Словно не было долгих лет, я лежу среди пестрых подушек на нашей ковровой кушетке. И бабушка в кресле, напротив, на белом сбитом чехле. Ее вязаный теплый платок опущен на глаза. Ноги в стоптанных шлепанцах. Коричневая дряблая кожа под глазами, на подбородке. На сморщенном, перетянутом старостью лице, свет тающего мартовского снега, блестящих крыш и сосулек. И другой, внутренний, чуть брезжущий свет…
В соседней комнате мать вытирает посуду. Невидимая, звякает тарелками, ставит в буфет. Вот, знаю по звону, загремела большими, столовыми ложками с бабушкиными монограммами. Вот, слышу, ножами, со сточенными лезвиями, с выбитой пробой.

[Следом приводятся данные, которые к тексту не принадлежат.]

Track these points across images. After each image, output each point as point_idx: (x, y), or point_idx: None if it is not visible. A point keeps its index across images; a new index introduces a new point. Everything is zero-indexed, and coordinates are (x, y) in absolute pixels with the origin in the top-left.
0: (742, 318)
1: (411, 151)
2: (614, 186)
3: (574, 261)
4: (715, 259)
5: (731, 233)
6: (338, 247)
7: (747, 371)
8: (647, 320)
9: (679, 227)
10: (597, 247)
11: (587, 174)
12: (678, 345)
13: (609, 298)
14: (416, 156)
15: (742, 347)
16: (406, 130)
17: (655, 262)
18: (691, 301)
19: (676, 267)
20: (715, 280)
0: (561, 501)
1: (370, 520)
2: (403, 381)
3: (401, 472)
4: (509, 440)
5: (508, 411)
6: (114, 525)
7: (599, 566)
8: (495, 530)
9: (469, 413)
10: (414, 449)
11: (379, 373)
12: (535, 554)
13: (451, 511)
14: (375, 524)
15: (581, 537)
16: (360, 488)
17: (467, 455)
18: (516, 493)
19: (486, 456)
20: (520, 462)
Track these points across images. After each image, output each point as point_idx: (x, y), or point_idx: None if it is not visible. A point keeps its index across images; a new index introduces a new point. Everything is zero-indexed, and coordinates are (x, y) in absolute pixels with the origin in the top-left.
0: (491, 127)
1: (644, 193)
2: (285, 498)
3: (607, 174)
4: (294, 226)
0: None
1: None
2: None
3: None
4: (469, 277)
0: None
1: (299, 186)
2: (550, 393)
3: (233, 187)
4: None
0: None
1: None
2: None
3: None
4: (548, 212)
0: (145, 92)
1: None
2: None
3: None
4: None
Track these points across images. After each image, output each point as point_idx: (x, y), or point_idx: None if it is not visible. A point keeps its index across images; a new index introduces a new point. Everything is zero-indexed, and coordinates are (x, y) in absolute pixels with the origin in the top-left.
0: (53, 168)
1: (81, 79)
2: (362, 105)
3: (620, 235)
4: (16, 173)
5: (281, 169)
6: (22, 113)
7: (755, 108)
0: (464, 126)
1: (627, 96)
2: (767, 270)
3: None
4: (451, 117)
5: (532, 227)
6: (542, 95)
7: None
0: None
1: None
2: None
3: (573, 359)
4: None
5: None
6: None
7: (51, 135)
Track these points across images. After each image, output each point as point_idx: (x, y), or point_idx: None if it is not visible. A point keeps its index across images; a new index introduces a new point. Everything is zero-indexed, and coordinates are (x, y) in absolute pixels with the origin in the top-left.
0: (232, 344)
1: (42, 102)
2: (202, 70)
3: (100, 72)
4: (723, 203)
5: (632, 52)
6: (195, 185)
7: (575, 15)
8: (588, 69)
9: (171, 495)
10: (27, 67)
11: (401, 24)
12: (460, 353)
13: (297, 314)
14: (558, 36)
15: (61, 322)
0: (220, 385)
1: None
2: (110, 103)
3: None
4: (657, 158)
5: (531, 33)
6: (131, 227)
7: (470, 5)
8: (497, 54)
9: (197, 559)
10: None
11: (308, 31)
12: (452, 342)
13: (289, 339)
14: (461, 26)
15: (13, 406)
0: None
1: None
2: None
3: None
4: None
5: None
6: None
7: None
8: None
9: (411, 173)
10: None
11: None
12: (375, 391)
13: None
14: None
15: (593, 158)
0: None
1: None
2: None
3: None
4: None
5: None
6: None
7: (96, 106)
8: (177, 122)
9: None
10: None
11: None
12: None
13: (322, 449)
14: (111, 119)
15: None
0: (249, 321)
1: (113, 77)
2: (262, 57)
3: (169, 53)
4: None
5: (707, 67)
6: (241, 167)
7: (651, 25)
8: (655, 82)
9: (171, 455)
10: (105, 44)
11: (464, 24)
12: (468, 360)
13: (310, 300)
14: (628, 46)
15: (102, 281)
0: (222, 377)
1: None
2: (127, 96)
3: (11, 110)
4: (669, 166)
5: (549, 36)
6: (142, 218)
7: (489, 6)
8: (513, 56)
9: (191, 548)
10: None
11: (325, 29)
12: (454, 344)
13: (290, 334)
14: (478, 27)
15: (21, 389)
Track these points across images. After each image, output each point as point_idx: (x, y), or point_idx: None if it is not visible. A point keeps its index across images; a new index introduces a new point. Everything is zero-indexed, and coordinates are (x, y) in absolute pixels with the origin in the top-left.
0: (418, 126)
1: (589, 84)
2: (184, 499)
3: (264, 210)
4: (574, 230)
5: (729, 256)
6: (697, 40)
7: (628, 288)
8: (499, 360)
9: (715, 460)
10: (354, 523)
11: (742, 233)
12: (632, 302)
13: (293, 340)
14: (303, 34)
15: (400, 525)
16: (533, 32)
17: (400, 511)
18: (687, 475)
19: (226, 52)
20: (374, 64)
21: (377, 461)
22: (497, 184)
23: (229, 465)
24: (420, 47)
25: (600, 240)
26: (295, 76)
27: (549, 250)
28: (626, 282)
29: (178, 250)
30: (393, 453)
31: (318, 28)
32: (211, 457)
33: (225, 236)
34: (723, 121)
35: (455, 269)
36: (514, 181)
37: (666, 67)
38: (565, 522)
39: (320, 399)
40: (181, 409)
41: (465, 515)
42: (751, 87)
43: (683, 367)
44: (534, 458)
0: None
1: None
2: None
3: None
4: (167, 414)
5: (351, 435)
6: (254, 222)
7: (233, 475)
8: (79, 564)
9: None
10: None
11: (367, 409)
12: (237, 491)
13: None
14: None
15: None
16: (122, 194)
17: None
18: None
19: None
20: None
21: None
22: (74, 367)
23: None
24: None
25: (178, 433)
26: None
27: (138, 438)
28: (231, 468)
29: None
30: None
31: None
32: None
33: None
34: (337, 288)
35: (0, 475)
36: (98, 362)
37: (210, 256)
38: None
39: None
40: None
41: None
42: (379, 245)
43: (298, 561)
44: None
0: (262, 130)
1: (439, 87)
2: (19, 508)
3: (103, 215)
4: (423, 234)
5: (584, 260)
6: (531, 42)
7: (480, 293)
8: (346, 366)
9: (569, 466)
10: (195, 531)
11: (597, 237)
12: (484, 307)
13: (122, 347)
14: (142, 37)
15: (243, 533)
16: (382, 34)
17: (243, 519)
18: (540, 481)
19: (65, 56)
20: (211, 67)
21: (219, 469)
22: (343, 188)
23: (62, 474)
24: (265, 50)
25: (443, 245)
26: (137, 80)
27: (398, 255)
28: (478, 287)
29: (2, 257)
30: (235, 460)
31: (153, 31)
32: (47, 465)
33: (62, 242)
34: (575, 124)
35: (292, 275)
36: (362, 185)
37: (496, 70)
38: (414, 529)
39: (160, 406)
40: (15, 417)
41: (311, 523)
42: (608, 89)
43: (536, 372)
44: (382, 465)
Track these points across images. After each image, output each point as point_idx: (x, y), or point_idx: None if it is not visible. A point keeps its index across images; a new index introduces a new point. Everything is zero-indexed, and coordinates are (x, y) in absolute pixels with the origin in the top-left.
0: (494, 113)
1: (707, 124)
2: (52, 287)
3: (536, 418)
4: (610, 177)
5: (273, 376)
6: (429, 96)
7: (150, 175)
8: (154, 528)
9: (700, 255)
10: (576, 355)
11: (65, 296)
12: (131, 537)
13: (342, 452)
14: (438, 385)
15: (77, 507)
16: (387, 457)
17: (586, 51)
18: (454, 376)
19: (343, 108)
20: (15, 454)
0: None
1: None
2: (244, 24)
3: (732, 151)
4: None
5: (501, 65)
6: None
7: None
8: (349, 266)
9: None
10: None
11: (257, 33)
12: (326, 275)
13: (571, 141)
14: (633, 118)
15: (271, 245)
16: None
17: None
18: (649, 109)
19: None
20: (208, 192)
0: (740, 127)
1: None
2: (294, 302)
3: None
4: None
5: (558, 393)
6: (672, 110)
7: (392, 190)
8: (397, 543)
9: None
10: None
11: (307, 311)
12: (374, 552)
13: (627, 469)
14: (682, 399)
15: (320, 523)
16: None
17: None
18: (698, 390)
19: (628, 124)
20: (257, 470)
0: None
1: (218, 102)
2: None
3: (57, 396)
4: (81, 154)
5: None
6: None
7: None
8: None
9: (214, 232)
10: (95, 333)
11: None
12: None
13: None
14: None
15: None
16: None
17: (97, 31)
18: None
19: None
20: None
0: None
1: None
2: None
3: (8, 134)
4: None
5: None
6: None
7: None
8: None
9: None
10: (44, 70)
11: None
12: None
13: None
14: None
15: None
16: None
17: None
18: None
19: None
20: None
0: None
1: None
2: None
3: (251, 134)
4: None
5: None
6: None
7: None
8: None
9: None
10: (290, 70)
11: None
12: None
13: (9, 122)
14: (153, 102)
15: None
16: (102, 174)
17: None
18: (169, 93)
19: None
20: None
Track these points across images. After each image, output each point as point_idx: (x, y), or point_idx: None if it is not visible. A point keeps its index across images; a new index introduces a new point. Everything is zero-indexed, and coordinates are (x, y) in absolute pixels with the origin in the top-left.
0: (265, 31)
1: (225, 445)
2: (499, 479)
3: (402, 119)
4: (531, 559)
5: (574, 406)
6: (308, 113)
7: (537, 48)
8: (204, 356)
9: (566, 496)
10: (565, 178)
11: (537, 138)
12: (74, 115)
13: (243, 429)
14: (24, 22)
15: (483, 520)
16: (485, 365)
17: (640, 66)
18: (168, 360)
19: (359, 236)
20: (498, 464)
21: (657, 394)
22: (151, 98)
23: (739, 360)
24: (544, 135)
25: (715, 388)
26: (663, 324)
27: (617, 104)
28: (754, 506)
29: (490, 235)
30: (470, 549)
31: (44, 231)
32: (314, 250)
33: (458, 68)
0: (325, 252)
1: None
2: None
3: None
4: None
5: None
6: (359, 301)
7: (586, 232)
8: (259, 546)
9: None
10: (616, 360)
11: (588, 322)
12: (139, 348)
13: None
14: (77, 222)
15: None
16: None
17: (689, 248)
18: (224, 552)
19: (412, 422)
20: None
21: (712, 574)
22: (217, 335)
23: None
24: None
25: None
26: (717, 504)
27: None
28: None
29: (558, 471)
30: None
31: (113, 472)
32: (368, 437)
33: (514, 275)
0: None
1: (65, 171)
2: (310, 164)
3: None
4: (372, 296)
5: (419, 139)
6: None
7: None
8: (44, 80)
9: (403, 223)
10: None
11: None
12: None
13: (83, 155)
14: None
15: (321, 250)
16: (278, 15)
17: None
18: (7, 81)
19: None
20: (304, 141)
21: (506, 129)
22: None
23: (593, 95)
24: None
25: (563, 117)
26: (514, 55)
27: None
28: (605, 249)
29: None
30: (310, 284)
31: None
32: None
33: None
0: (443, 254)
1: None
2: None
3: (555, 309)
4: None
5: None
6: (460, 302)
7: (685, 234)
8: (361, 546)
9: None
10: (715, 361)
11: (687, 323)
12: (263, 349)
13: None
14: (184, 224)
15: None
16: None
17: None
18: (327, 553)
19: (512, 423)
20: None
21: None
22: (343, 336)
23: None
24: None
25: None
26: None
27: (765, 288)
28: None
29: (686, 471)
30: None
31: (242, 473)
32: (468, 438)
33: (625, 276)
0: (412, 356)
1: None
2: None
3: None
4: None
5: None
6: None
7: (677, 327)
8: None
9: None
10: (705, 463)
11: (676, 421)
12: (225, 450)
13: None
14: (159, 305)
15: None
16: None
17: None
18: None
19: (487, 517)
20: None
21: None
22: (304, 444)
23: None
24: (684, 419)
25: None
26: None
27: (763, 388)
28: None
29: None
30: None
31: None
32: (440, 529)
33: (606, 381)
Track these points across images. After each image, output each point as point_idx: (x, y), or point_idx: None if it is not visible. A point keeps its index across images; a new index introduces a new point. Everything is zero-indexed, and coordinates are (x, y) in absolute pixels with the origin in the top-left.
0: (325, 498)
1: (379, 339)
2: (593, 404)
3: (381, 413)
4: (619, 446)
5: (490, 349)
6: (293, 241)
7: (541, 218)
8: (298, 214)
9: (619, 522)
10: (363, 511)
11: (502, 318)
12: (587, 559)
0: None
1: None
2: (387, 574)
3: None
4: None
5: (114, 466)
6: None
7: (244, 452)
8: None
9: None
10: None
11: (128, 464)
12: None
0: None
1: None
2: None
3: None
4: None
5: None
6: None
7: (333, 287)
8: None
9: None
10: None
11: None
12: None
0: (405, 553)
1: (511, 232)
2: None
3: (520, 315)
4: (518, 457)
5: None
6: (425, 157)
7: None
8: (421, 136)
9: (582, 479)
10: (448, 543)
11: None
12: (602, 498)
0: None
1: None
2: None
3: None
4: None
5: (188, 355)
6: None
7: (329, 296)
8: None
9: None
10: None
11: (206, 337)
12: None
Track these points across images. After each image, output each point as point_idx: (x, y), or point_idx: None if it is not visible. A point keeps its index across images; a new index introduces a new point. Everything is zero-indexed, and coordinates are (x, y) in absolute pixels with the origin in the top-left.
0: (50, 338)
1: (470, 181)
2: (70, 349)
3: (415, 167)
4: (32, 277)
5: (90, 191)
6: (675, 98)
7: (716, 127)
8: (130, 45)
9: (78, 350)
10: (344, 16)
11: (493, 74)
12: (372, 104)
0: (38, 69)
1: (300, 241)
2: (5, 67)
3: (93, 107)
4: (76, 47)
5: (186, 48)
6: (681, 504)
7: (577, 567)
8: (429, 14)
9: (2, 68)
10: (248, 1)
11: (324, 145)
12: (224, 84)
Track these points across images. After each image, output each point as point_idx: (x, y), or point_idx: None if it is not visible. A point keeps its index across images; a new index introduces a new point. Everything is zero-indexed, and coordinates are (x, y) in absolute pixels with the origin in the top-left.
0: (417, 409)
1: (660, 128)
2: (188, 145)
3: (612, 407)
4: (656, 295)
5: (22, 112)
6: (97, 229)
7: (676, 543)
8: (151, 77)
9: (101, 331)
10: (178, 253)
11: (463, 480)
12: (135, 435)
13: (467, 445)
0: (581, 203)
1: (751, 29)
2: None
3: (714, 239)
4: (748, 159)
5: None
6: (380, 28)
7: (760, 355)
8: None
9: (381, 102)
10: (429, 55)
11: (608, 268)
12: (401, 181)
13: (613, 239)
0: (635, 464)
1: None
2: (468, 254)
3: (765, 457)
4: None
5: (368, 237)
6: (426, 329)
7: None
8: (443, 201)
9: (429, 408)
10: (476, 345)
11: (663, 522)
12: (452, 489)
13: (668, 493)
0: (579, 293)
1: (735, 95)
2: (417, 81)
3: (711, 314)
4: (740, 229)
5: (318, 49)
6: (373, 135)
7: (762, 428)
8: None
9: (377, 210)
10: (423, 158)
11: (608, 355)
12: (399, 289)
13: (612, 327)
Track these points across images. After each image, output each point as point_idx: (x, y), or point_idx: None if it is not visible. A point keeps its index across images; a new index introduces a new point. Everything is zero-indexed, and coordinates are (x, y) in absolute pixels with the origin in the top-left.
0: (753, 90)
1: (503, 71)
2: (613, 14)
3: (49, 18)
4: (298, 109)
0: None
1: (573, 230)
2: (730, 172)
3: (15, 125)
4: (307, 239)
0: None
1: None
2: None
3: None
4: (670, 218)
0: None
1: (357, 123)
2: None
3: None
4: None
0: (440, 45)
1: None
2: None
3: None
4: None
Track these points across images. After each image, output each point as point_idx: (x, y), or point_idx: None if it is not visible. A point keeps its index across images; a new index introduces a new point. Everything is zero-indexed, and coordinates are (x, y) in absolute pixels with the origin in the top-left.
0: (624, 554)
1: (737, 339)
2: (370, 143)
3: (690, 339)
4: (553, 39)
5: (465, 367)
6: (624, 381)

За окошком переулок в булыжнике. Чугунная тумба проела талый сугроб. В открытой форточке — воробьиные крики. И вдруг больная, внезапная мысль: вот бабушка жива, тихо понурилась, шлепанцы на ногах. А ведь будет день, и скоро, скоро, когда кресло ее опустеет. И я стану смотреть на белый чехол, вспоминать, как сидела тут в стоптанных шлепанцах.
Или, может, время это уже наступило? И я уже вспоминаю? Ну конечно, уже вспоминаю. И этот платок, и платье, и бессильные, тяжелые руки.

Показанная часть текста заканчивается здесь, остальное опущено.